FED Tightens its Loosest Policy Measures Seen During the Pandemic Era

In a statement after its two day policy meeting, FED accelerates pace of tapering and expects rate hikes early spring next year


The Federal Reserve after its two days meeting on Wednesday said it would end its pandemic era bond purchases in March next year and pave way for three quarter percentage point interest rate hike by the end of 2022. The Fed by the expects the economy top near full employment point and inflation cool down.

In a statement Fed Chai Jerome Powell said, “The economy no longer needs increasing amounts of policy support”.

The central bank starting January would be buying $60 billion of bonds each month, half the level prior to November taper and $30 billion less than it had been buying in December.
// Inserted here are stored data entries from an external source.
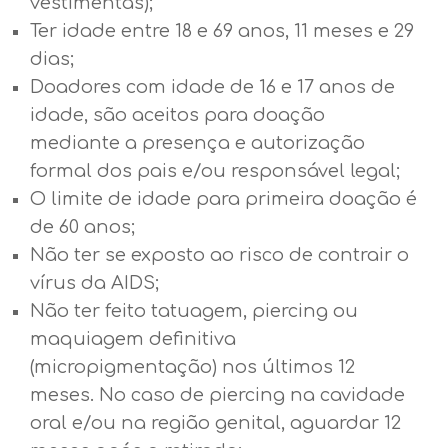
vestimentas);
Ter idade entre 18 e 69 anos, 11 meses e 29
dias;
Doadores com idade de 16 e 17 anos de
idade, são aceitos para doação
mediante a presença e autorização
formal dos pais e/ou responsável legal;
O limite de idade para primeira doação é
de 60 anos;
Não ter se exposto ao risco de contrair o
vírus da AIDS;
Não ter feito tatuagem, piercing ou
maquiagem definitiva
(micropigmentação) nos últimos 12
meses. No caso de piercing na cavidade
oral e/ou na região genital, aguardar 12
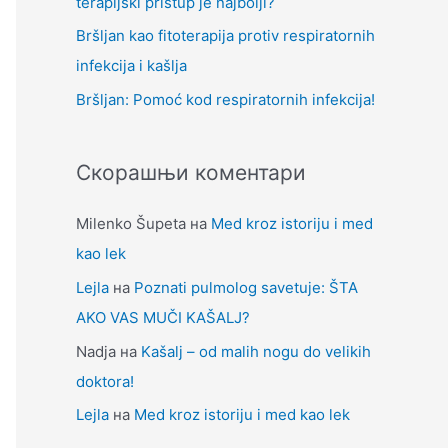
terapijski pristup je najbolji?
Bršljan kao fitoterapija protiv respiratornih
infekcija i kašlja
Bršljan: Pomoć kod respiratornih infekcija!
Скорашњи коментари
Milenko Šupeta
на
Med kroz istoriju i med
kao lek
Lejla
на
Poznati pulmolog savetuje: ŠTA
AKO VAS MUČI KAŠALJ?
Nadja
на
Kašalj – od malih nogu do velikih
doktora!
Lejla
на
Med kroz istoriju i med kao lek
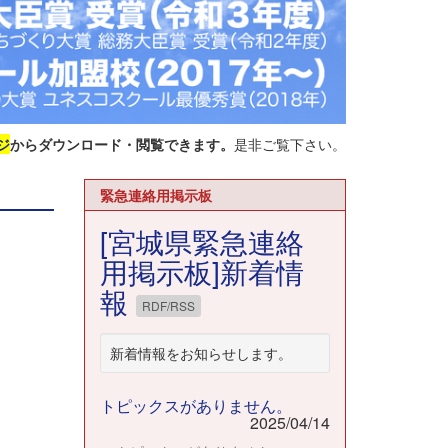
ジ
からダウンロード・閲覧できます。
是非ご覧下さい。
緊急連絡用掲示板
[宮城県緊急連絡
用掲示板]新着情
報
RDF/RSS
新着情報をお知らせします。
トピックスがありません。
2025/04/14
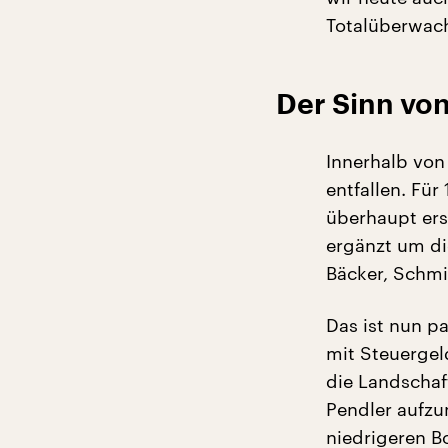
Totalüberwac
Der Sinn von
Innerhalb von
entfallen. Fü
überhaupt er
ergänzt um die
Bäcker, Schmie
Das ist nun p
mit Steuergel
die Landschaf
Pendler aufzu
niedrigeren B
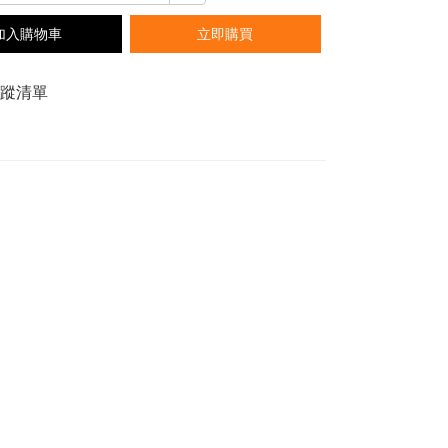
加入購物車
立即購買
追蹤清單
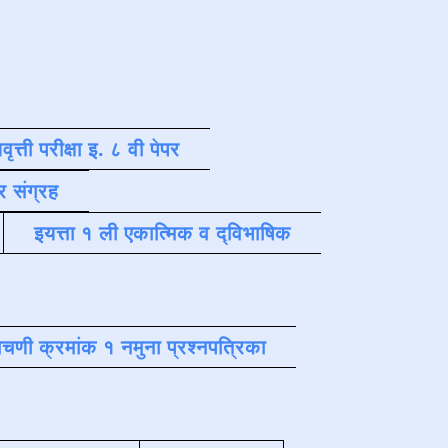
वृत्ती परीक्षा इ. ८ वी पेपर
र संग्रह
इयत्ता १ ली एकात्मिक व द्विभाषिक
चणी क्रमांक १ नमुना प्रश्नपत्रिका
The Fed was tapering by $105 billion a month in November double that in December and then further acceleration to come.

The central bank expects to start raising interest rate in late winter or early spring after wrapping up of the tapering.
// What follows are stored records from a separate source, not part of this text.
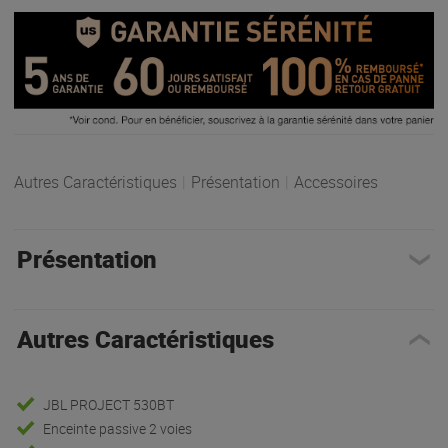
Autres Caractéristiques
|
Présentation
|
Accessoires
Présentation
Autres Caractéristiques
JBL PROJECT 530BT
Enceinte passive 2 voies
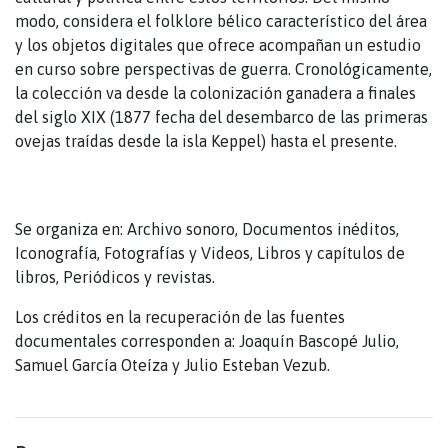
modo, considera el folklore bélico característico del área
y los objetos digitales que ofrece acompañan un estudio
en curso sobre perspectivas de guerra. Cronológicamente,
la colección va desde la colonización ganadera a finales
del siglo XIX (1877 fecha del desembarco de las primeras
ovejas traídas desde la isla Keppel) hasta el presente.
Se organiza en: Archivo sonoro, Documentos inéditos,
Iconografía, Fotografías y Videos, Libros y capítulos de
libros, Periódicos y revistas.
Los créditos en la recuperación de las fuentes
documentales corresponden a: Joaquín Bascopé Julio,
Samuel García Oteíza y Julio Esteban Vezub.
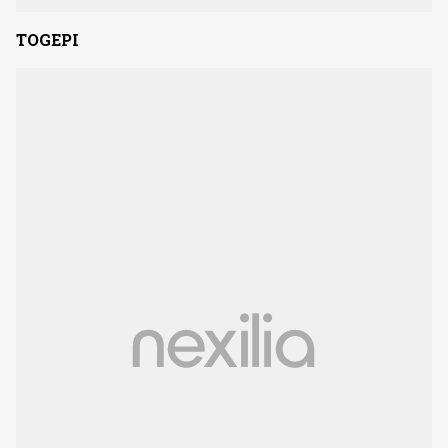
TOGEPI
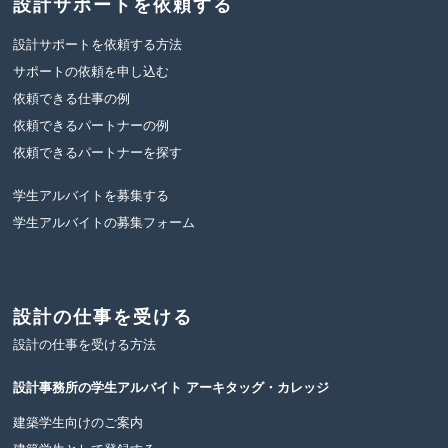
設計サポートを依頼する
設計サポートを依頼する方法
サポートの依頼を申し込む
依頼できる仕事の例
依頼できるパートナーの例
依頼できるパートナーを探す
学生アルバイトを募集する
学生アルバイトの募集フォーム
設計の仕事を受ける
設計の仕事を受ける方法
設計事務所の学生アルバイト
アーキタッグ・カレッジ
建築学生向けのご案内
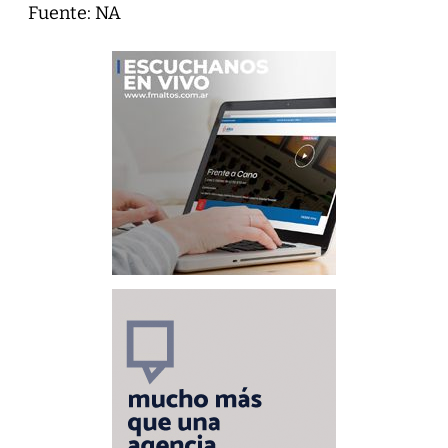
Fuente: NA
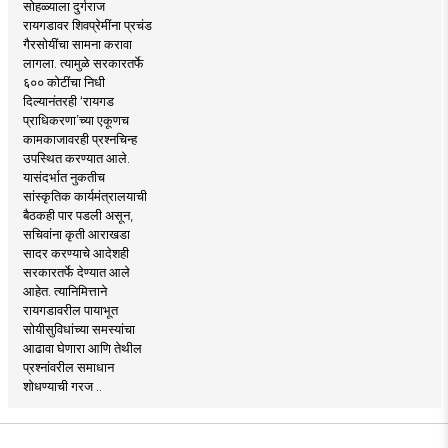
सोहळ्याला दुर्गराज
रायगडावर शिवप्रेमींना प्रचंड
गैरसोयींचा सामना करावा
लागला. त्यामुळे सरकारतर्फे
६०० कोटींचा निधी
दिल्यानंतरही ‘रायगड
प्राधिकरणा’च्या एकूणच
कामकाजावरही प्रश्नचिन्ह
उपस्थित करण्यात आले.
यासंदर्भात नुकतीच
सांस्कृतिक कार्यमंत्रालयाची
बैठकही पार पडली असून,
सचिवांना कृती आराखडा
सादर करण्याचे आदेशही
सरकारतर्फे देण्यात आले
आहेत. त्यानिमित्ताने
रायगडावरील पायाभूत
सोयीसुविधांच्या समस्यांचा
आढावा घेणारा आणि तेथील
प्रश्नांवरील समाधान
शोधण्याची गरज ..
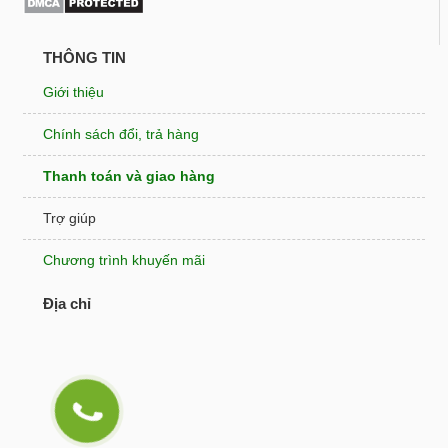
THÔNG TIN
Giới thiệu
Chính sách đổi, trả hàng
Thanh toán và giao hàng
Trợ giúp
Chương trình khuyến mãi
Địa chỉ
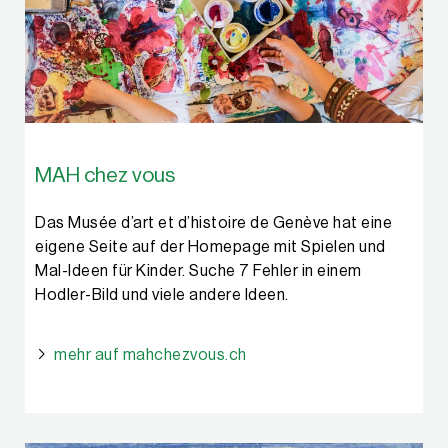
MAH chez vous
Das Musée d’art et d’histoire de Genève hat eine
eigene Seite auf der Homepage mit Spielen und
Mal-Ideen für Kinder. Suche 7 Fehler in einem
Hodler-Bild und viele andere Ideen.
mehr auf mahchezvous.ch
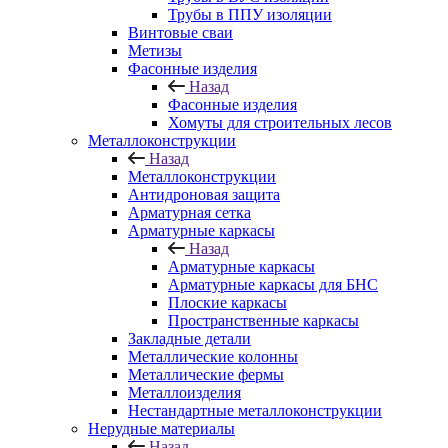
Трубы в ППУ изоляции
Винтовые сваи
Метизы
Фасонные изделия
Назад
Фасонные изделия
Хомуты для строительных лесов
Металлоконструкции
Назад
Металлоконструкции
Антидроновая защита
Арматурная сетка
Арматурные каркасы
Назад
Арматурные каркасы
Арматурные каркасы для БНС
Плоские каркасы
Пространственные каркасы
Закладные детали
Металлические колонны
Металлические фермы
Металлоизделия
Нестандартные металлоконструкции
Нерудные материалы
Назад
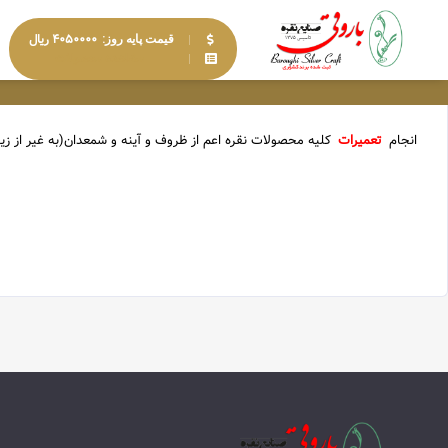
۴۰۵۰۰۰۰ ریال
قیمت پایه روز:
مشاهده محصولات
انجام
تعمیرات
کلیه محصولات نقره اعم از ظروف و آینه و شمعدان(به غیر از ز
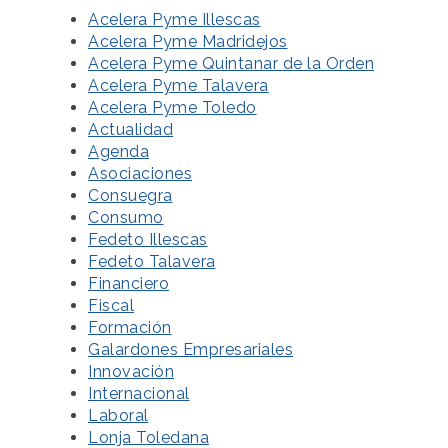
Acelera Pyme Illescas
Acelera Pyme Madridejos
Acelera Pyme Quintanar de la Orden
Acelera Pyme Talavera
Acelera Pyme Toledo
Actualidad
Agenda
Asociaciones
Consuegra
Consumo
Fedeto Illescas
Fedeto Talavera
Financiero
Fiscal
Formación
Galardones Empresariales
Innovación
Internacional
Laboral
Lonja Toledana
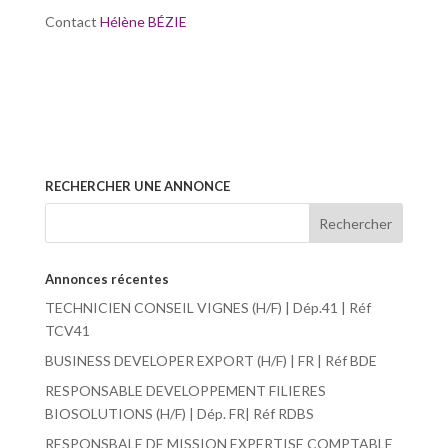
Contact
Hélène BÉZIE
RECHERCHER UNE ANNONCE
Annonces récentes
TECHNICIEN CONSEIL VIGNES (H/F) | Dép.41 | Réf
TCV41
BUSINESS DEVELOPER EXPORT (H/F) | FR | Réf BDE
RESPONSABLE DEVELOPPEMENT FILIERES
BIOSOLUTIONS (H/F) | Dép. FR| Réf RDBS
RESPONSBALE DE MISSION EXPERTISE COMPTABLE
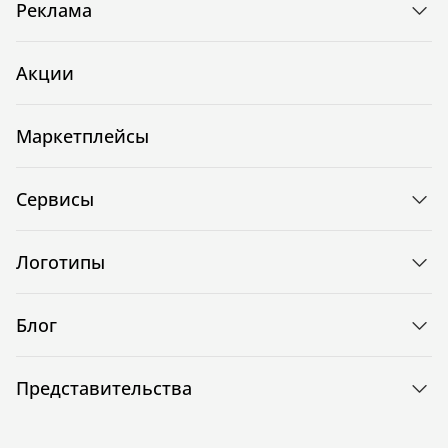
Реклама
Акции
Маркетплейсы
Сервисы
Логотипы
Блог
Представительства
According to the data released on Wednesday, Fed officials see as many as three rate hikes coming in 2022 within two in the following year and two more in 2024.

“Economic developments and changes in the outlook warrant this evolution of monetary policy, which will continue to provide appropriate support for the economy,”  Powell said at his post-meeting news conference.
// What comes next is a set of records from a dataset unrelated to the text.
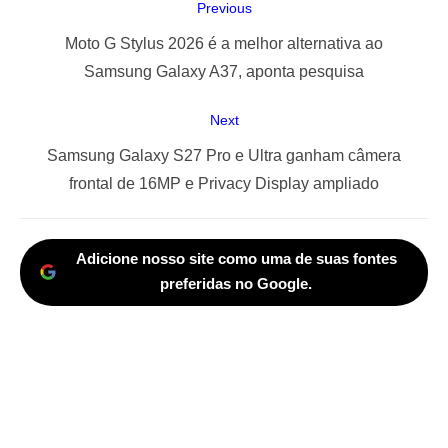
Navegação
Previous
de
Previous
Moto G Stylus 2026 é a melhor alternativa ao
Post
post:
Samsung Galaxy A37, aponta pesquisa
Next
Next
Samsung Galaxy S27 Pro e Ultra ganham câmera
post:
frontal de 16MP e Privacy Display ampliado
Adicione nosso site como uma de suas fontes
preferidas no Google.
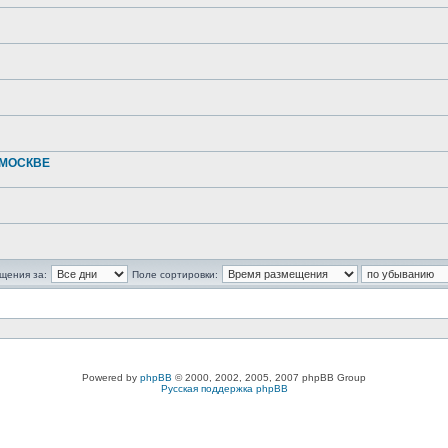
 МОСКВЕ
щения за:
Поле сортировки:
Powered by
phpBB
© 2000, 2002, 2005, 2007 phpBB Group
Русская поддержка phpBB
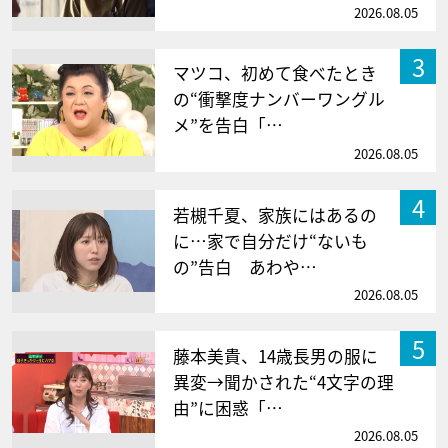
2026.08.05
3
マツコ、初めて食べたとき
の“衝撃度ナンバーワングル
メ”を告白「…
2026.08.05
4
若槻千夏、家族にはあるの
に…家で自分だけ“ないも
の”告白 あわや…
2026.08.05
5
藤本美貴、14歳長男の服に
異変→聞かされた“4文字の理
由”に困惑「…
2026.08.05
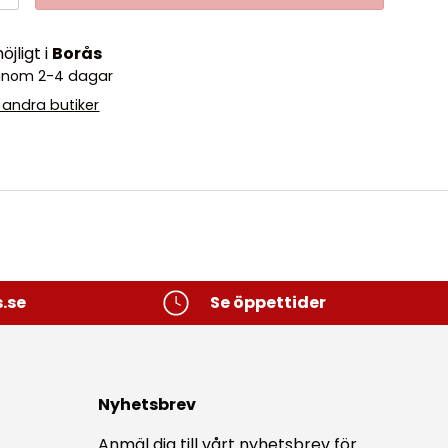
jligt i
Borås
o inom 2-4 dagar
i andra butiker
.se
Se öppettider
Nyhetsbrev
Anmäl dig till vårt nyhetsbrev för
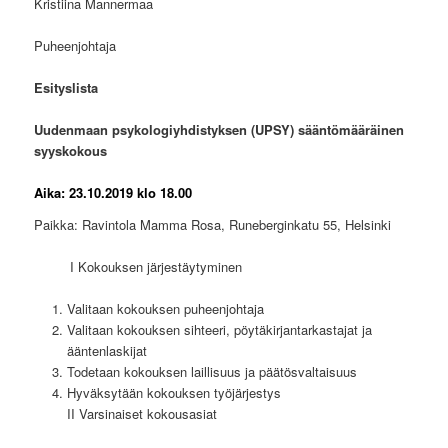
Kristiina Mannermaa
Puheenjohtaja
Esityslista
Uudenmaan psykologiyhdistyksen (UPSY) sääntömääräinen
syyskokous
Aika: 23.10.2019 klo 18.00
Paikka: Ravintola Mamma Rosa, Runeberginkatu 55, Helsinki
I Kokouksen järjestäytyminen
Valitaan kokouksen puheenjohtaja
Valitaan kokouksen sihteeri, pöytäkirjantarkastajat ja
ääntenlaskijat
Todetaan kokouksen laillisuus ja päätösvaltaisuus
Hyväksytään kokouksen työjärjestys
II Varsinaiset kokousasiat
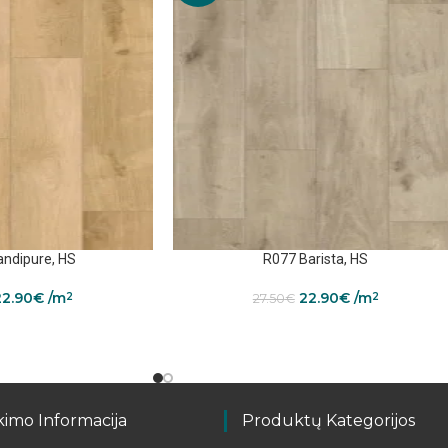
ndipure, HS
R077 Barista, HS
22.90
€
/m
22.90
€
/m
2
2
27.50
€
kimo Informacija
Produktų Kategorijos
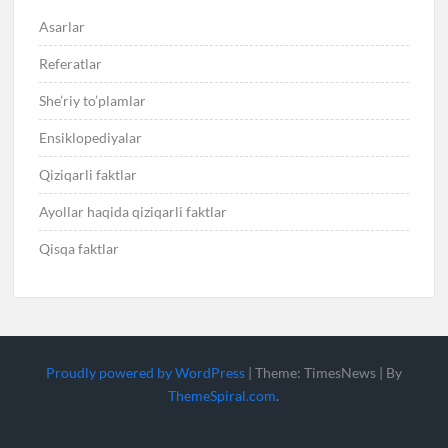
Asarlar
Referatlar
She’riy to’plamlar
Ensiklopediyalar
Qiziqarli faktlar
Ayollar haqida qiziqarli faktlar
Qisqa faktlar
Proudly powered by WordPress
|
Theme: TimesNews
|
By
ThemeSpiral.com
.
“Supply and demand imbalances related to the pandemic and the reopening of the economy have continued to contribute to elevated levels of inflation,” the Fed statement said.

The Fed committee sharply increased inflation outlook for 2021, pushing it to 5.3% from 4.2% for all items and to 4.4% from 3.7% excluding food and energy. And for 2022, the expectation is revised to 2.6% for headline and 2.7% for core.

The unemployment rate projection for 2021 came down to 4.3% from 4.8% in September.

.The Fed dot plot released shows rate expectations of rasing the Fed funds rate 2 times next year and 3 times in 2023 based on median projections.

The committee reduced its projection for economic growth this year, seeing GDP rising 5.5% for 2021, compared with the 5.9% indicated in September. The commitee revised 2022 growth to 4% from 3.8% and lowering 2023 to 2.2% from 2.5%.